Тут – поле истинным открытиям, которые делаются… усилием массы деятелей, из которых иногда один есть только выразитель того, что принадлежит многим, что есть плод совокупной работы мысли…
Узнать, понять и охватить гармонию научного здания с его недостроенными частями – значит получить такое наслаждение, какое дает только высшая красота и правда…»
Это наслаждение, испытать которое он звал других, рассказывая, «как привольно, свободно и радостно живется в научной области», где «очень часто рабочий, архитектор и творец совпадают», он сам испил полной чашей, работая именно над «Основами химии». Составляя план своего курса, который должен был соответствовать общим закономерностям излагаемой им науки, – еще не открытым закономерностям! – он должен был впервые совершить именно ту работу «архитектора и творца», о которой он с таким воодушевлением говорил и писал.
Для того, кто дал себе труд проследить за ранними исканиями Менделеева-«рабочего», кропотливо собиравшего, наряду с другими, фактический материал своей науки, не покажется неожиданным главное направление его новых теоретических поисков.
«Вся сущность теоретического учения в химии… лежит в отвлеченном понятии об элементах, – писал он в том же предисловии к третьему изданию «Основ химии». – Найти их коренные свойства, определить причину их различия и сходства, потом, на основании этого, предугадать свойства образуемых ими тел, вот тот путь, по которому наша наука твердо пошла… и еще немало остается сделать здесь. Главный интерес химии – в изучении основных качеств элементов. А так как их природа нам еще вовсе не известна и так как для них мы поныне твердо знаем только два измеряемые свойства: способность давать известные формы соединения и их свойство, называемое весом атома, то остается только один путь к основательному с ним ознакомлению – это путь сравнительного изучения элементов на основании этих двух свойств».
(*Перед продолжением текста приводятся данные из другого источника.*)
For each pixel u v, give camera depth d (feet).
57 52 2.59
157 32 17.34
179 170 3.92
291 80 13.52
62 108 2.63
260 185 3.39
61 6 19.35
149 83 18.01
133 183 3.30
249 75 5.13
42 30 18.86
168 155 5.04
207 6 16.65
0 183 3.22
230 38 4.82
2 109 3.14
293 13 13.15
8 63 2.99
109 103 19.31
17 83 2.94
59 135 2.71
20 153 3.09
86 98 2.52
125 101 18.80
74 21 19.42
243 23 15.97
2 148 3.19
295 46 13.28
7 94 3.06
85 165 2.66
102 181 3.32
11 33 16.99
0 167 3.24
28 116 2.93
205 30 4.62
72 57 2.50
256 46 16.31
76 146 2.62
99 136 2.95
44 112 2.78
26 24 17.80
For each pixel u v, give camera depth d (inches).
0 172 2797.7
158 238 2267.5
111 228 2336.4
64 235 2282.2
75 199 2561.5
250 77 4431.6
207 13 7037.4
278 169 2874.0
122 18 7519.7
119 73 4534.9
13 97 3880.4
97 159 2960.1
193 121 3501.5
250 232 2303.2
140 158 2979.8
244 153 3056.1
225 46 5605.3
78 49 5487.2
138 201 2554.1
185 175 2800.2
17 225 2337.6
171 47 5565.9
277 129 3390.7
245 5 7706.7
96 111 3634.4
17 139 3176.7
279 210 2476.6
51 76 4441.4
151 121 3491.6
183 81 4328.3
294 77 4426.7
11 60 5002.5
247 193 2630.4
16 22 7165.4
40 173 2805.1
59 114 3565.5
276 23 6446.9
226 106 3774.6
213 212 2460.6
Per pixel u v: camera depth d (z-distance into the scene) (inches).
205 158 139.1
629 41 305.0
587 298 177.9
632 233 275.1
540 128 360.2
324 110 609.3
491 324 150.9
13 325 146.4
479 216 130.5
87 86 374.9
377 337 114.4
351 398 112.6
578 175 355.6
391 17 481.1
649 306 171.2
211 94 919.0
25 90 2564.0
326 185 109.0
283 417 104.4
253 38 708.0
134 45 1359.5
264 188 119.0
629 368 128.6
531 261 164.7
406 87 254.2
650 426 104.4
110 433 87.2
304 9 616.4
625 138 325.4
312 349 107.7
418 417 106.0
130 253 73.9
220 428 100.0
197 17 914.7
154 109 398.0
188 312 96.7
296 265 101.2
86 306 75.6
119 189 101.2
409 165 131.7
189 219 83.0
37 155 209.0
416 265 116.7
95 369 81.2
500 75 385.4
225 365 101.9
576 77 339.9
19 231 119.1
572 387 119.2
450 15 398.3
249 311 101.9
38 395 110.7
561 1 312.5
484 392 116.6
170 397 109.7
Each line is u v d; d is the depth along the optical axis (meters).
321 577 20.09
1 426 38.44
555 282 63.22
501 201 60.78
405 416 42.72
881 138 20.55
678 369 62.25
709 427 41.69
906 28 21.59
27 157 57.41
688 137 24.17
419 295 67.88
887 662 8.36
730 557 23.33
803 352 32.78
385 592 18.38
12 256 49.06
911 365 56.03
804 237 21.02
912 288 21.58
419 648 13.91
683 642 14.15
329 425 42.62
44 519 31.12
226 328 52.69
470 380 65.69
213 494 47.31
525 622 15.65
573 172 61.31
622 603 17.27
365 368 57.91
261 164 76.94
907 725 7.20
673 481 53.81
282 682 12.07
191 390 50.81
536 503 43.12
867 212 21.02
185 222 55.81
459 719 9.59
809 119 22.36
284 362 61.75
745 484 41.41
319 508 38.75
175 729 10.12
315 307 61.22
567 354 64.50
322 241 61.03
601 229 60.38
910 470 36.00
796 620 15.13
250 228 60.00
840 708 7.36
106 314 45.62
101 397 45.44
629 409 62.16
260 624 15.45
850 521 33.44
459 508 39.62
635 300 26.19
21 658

Мы уже помним, как после введенного в науку Ломоносовым разграничения понятий атома и молекулы был извлечен из пыли забвения и возвращен химии способ определения относительного веса частиц (будь то атомы или молекулы) путем сравнения равных объемов состоящего из этих частиц газа. Этот способ был успешно применен для определения атомных весов многих элементов, плотность газа которых легко измерима. Были найдены также другие косвенные способы проверки атомных весов (например по теплоемкости элемента). Химики соединяли элементы, атомные веса которых были выяснены, с элементами еще неизвестными, сравнивали анализы разных соединений. Таким образом, они сумели, к описываемому времени, открыть около 64 различных элементов и измерить веса их атомов (не всегда еще, впрочем,
точно).
У большинства ученых, даже признававших существование атомов, в то время существовало твердое убеждение, что атомы разных элементов – это совершенно независимые друг от друга составные части мироздания. Только наиболее пытливые умы искали следы сходства среди их взаимных отличий, черты единства в их разнообразии.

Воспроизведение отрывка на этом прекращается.